Stored data entries:
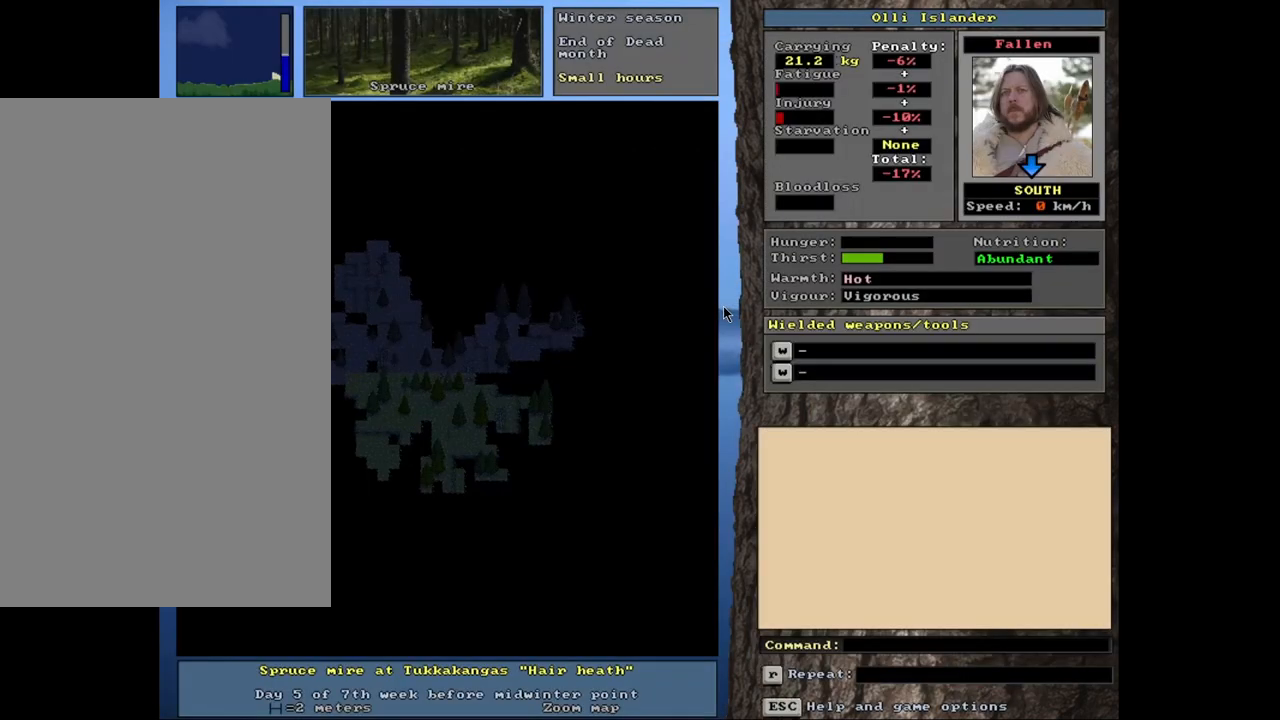
{"keys": [], "mouse": [], "events": [[50, "f6", "down"], [183, "f6", "up"]]}
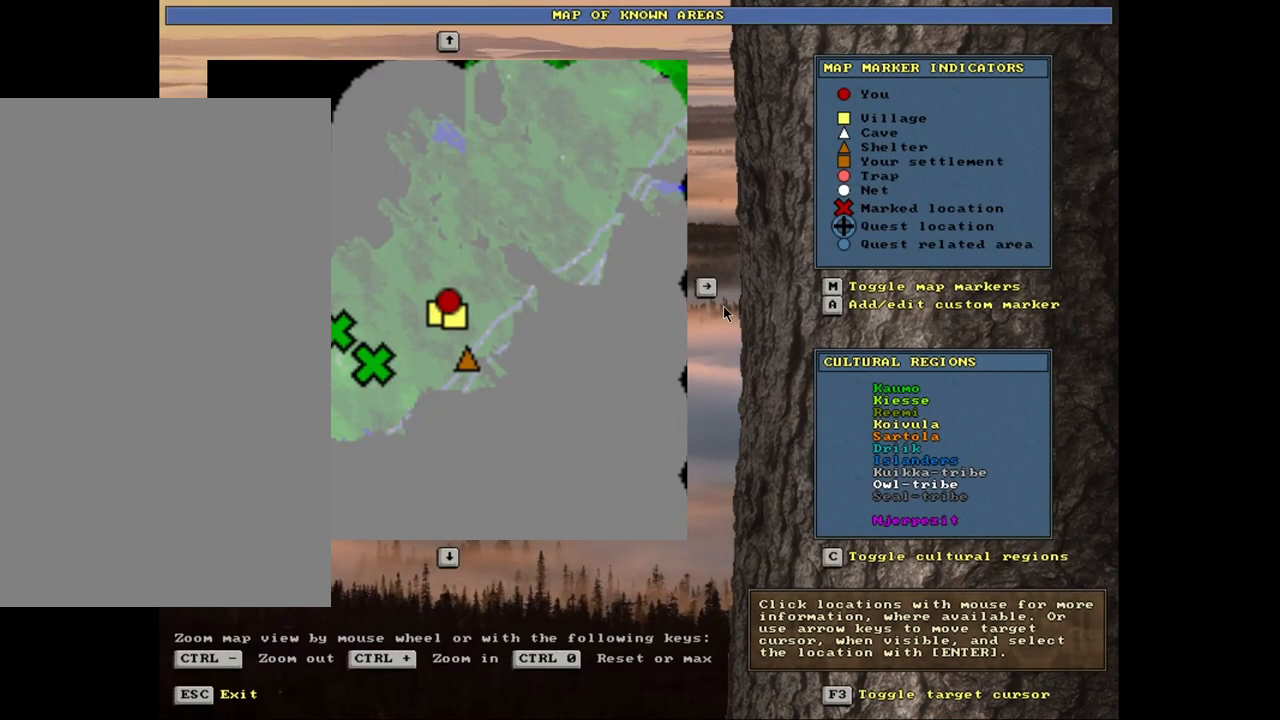
{"keys": [], "mouse": [], "events": []}
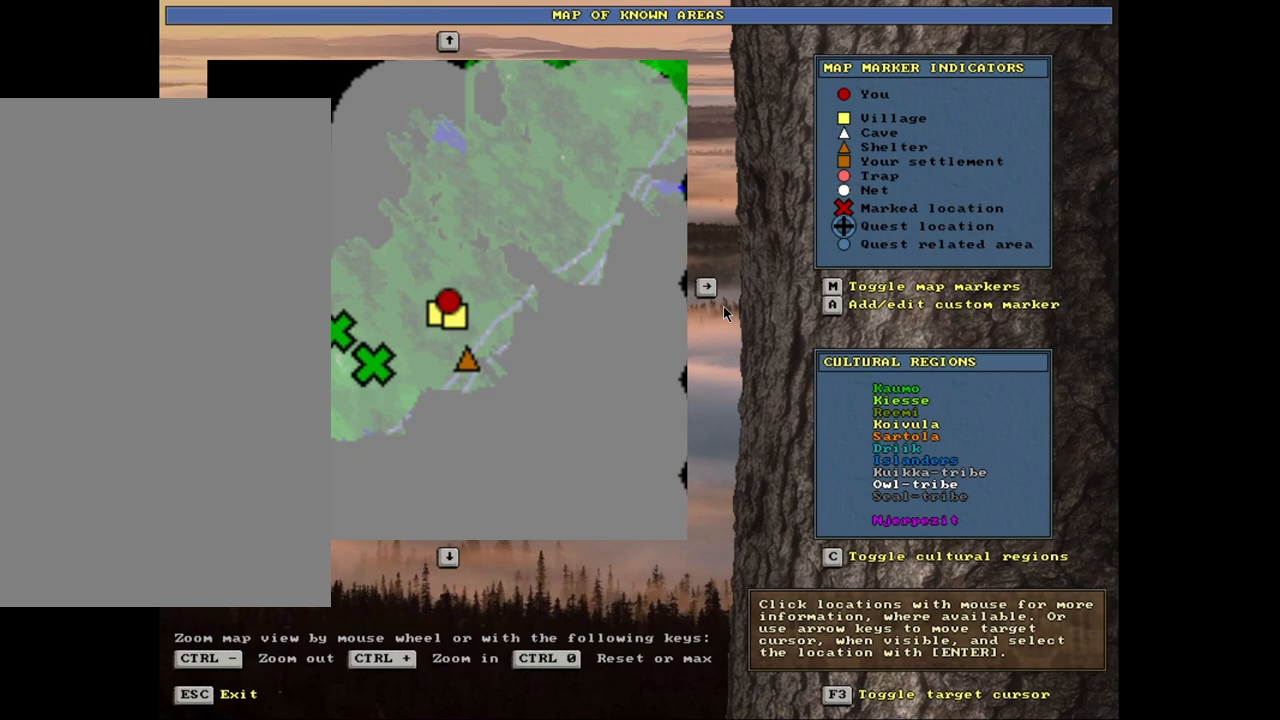
{"keys": ["escape"], "mouse": [], "events": [[500, "escape", "down"]]}
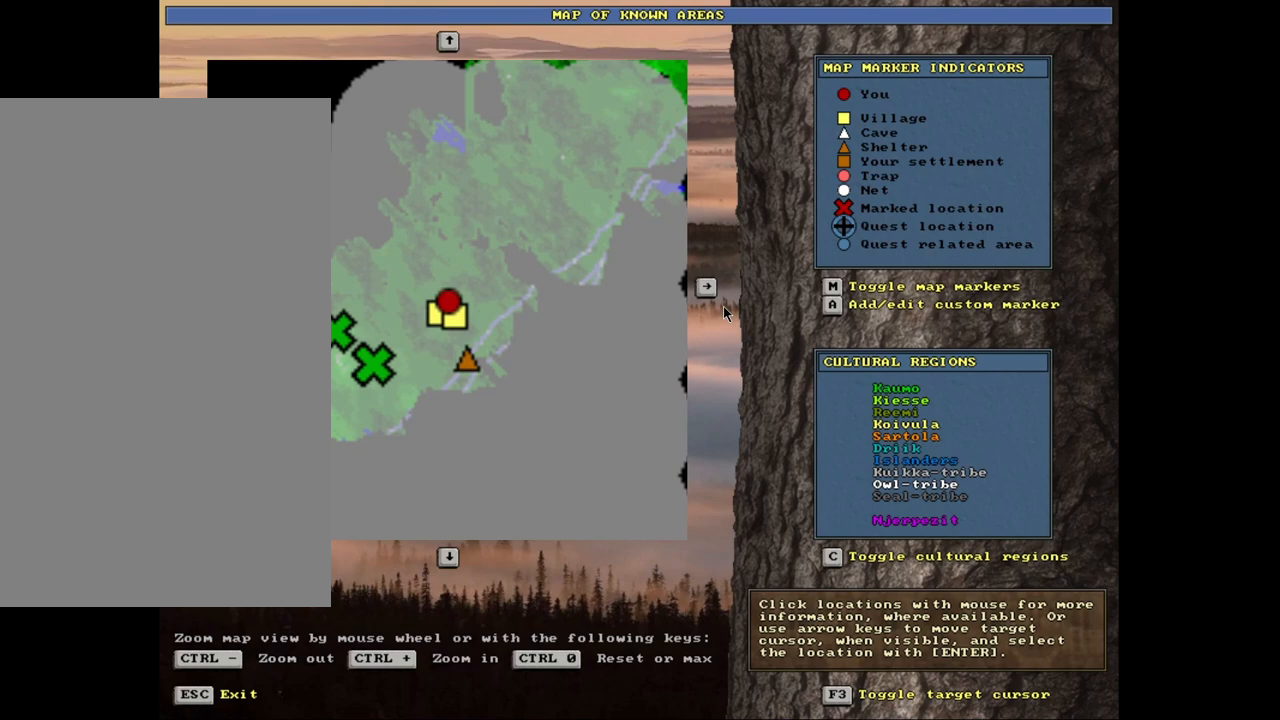
{"keys": [], "mouse": [], "events": [[117, "escape", "up"]]}
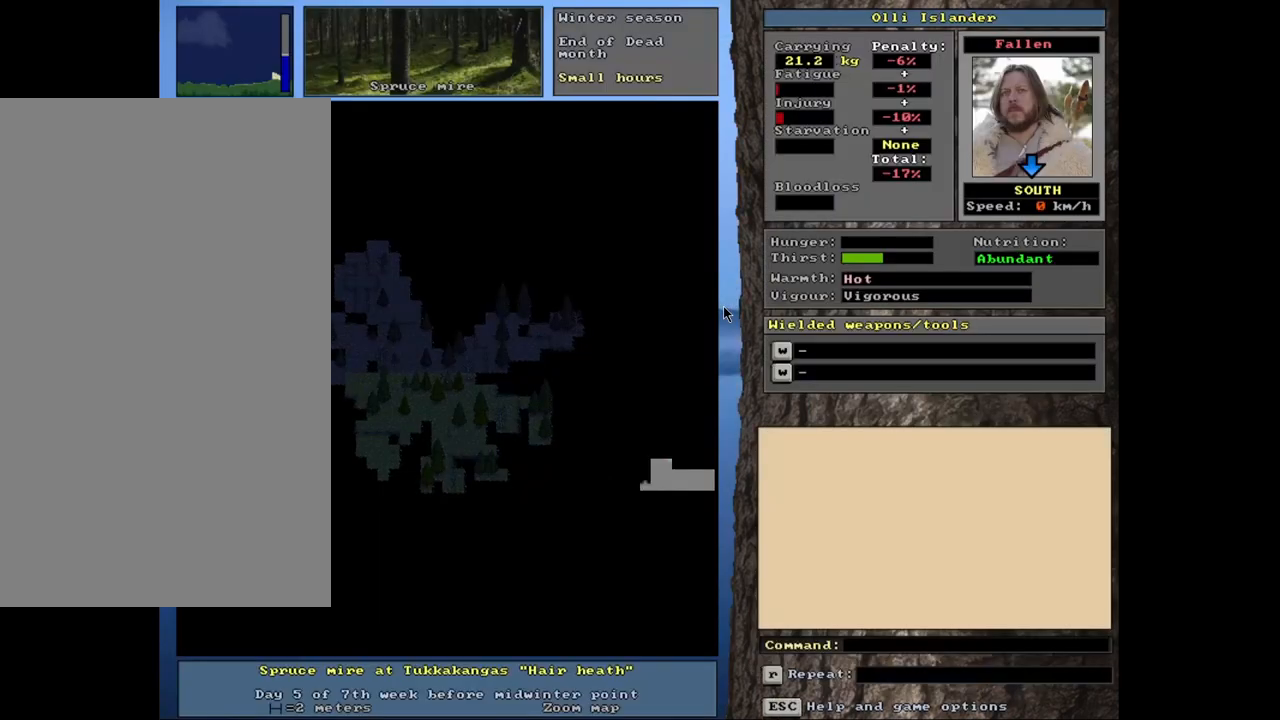
{"keys": [], "mouse": [], "events": []}
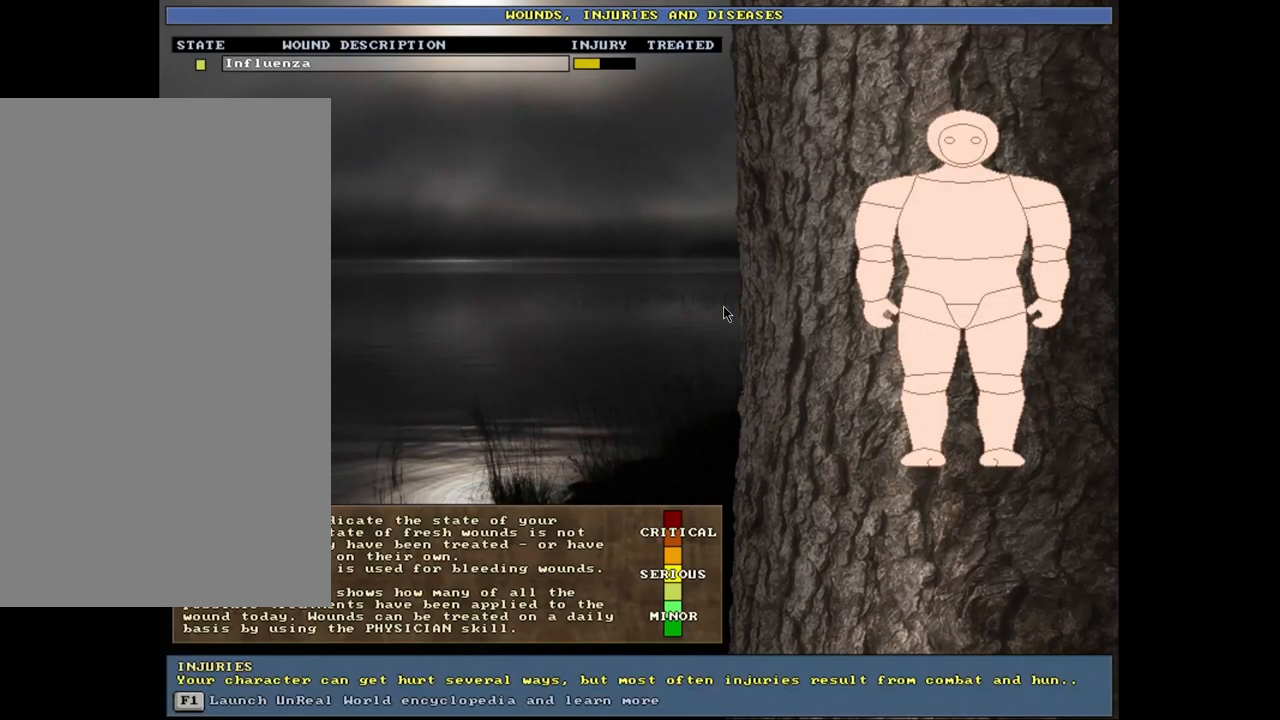
{"keys": [], "mouse": [], "events": []}
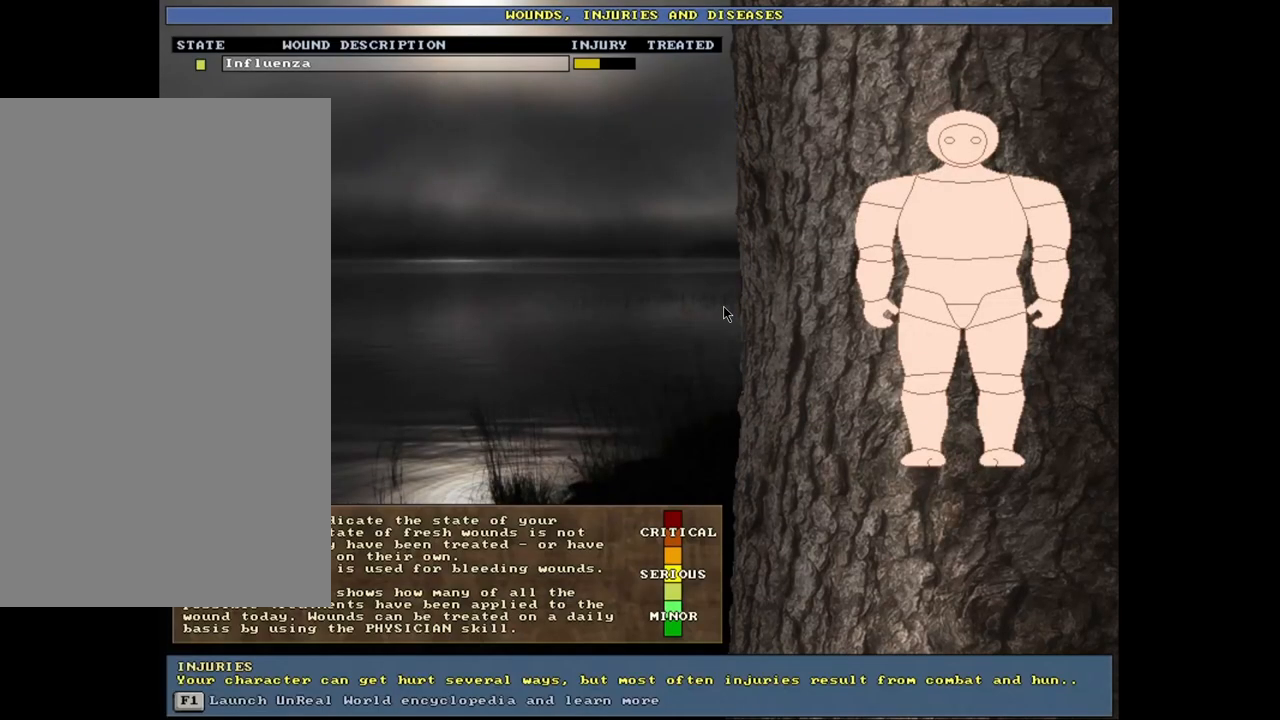
{"keys": [], "mouse": [], "events": []}
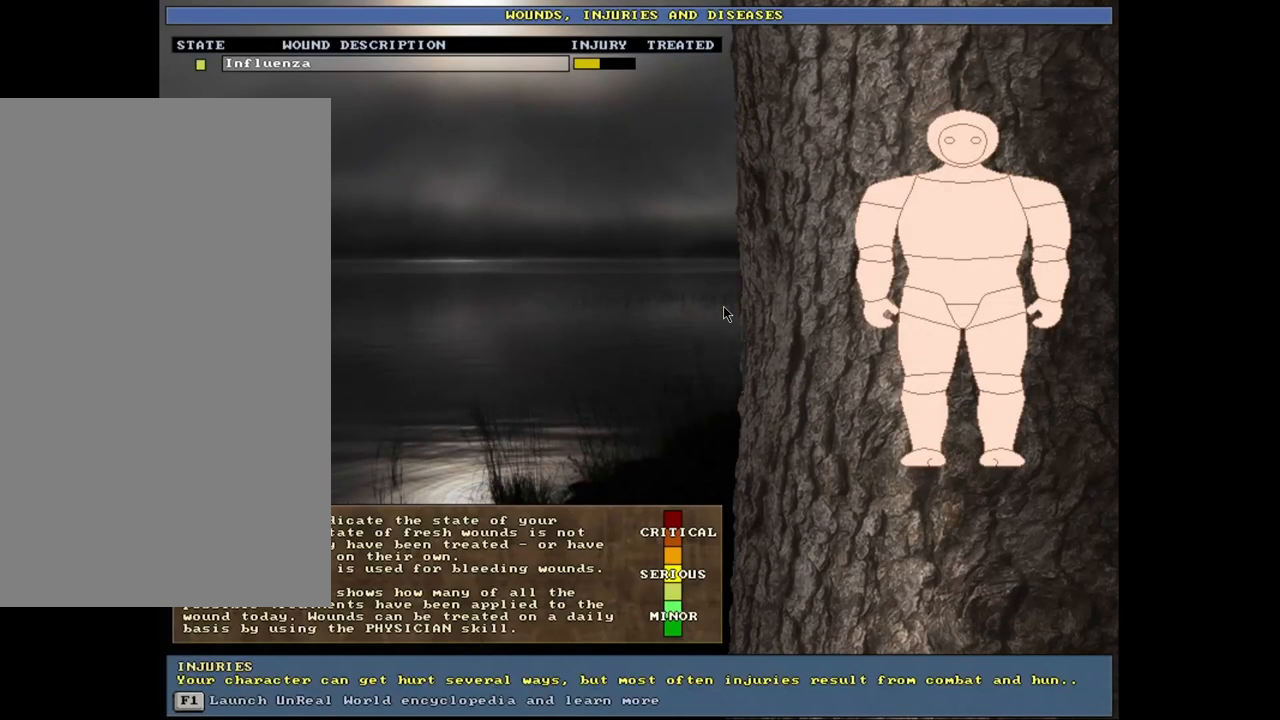
{"keys": [], "mouse": [], "events": []}
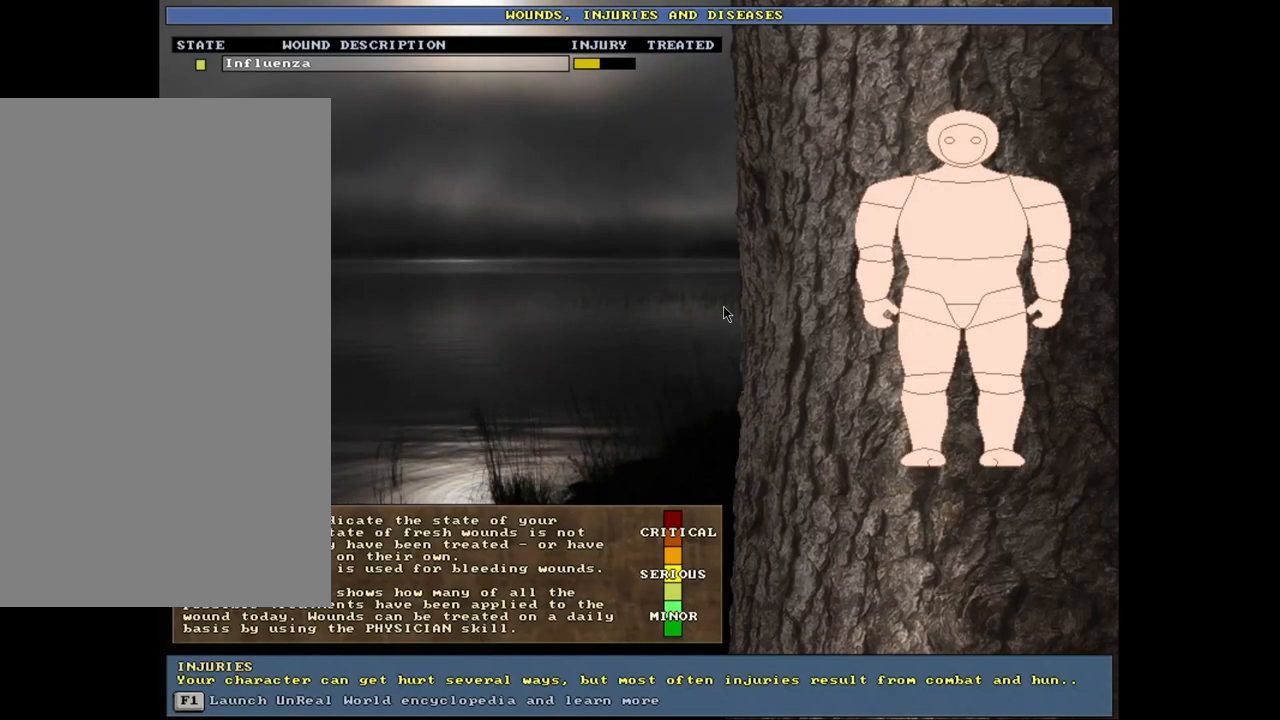
{"keys": [], "mouse": [], "events": []}
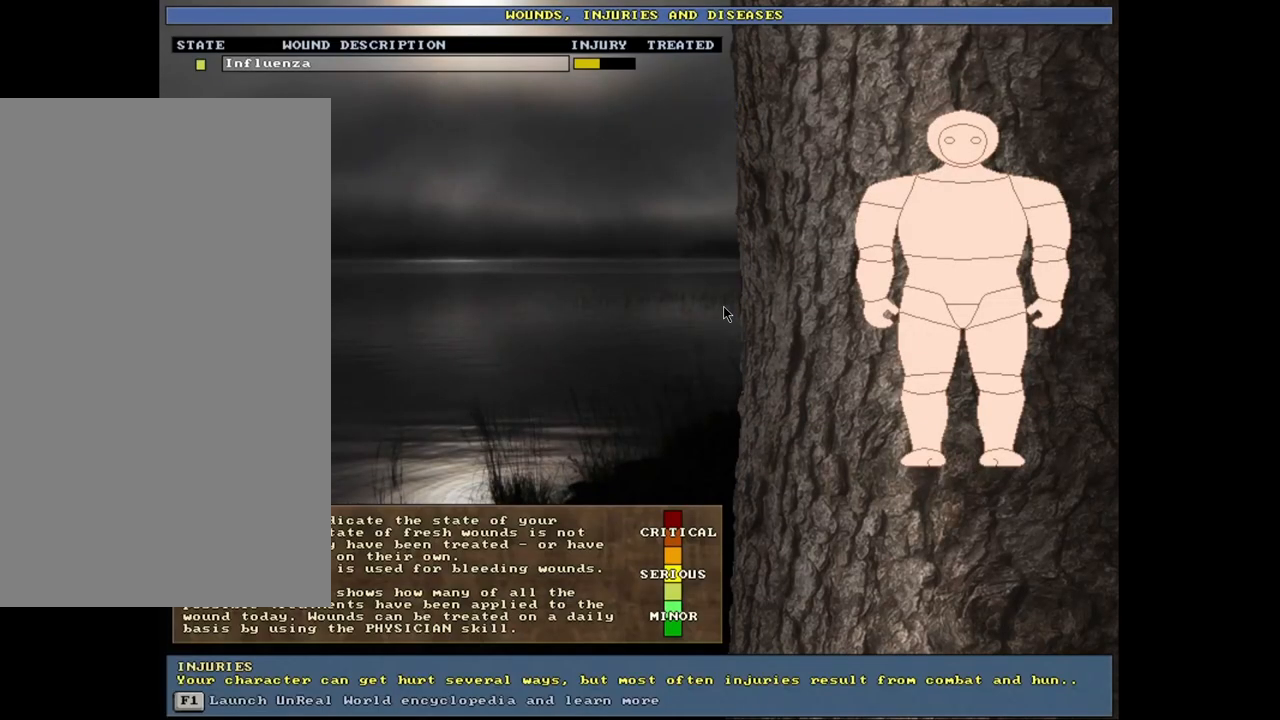
{"keys": [], "mouse": [], "events": []}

How to complete this task: Pictures are not part of the copy. Return every record exactly.

Answer box:
{"keys": [], "mouse": [], "events": [[50, "f6", "down"], [183, "f6", "up"]]}
{"keys": [], "mouse": [], "events": []}
{"keys": ["escape"], "mouse": [], "events": [[500, "escape", "down"]]}
{"keys": [], "mouse": [], "events": [[117, "escape", "up"]]}
{"keys": [], "mouse": [], "events": []}
{"keys": [], "mouse": [], "events": []}
{"keys": [], "mouse": [], "events": []}
{"keys": [], "mouse": [], "events": []}
{"keys": [], "mouse": [], "events": []}
{"keys": [], "mouse": [], "events": []}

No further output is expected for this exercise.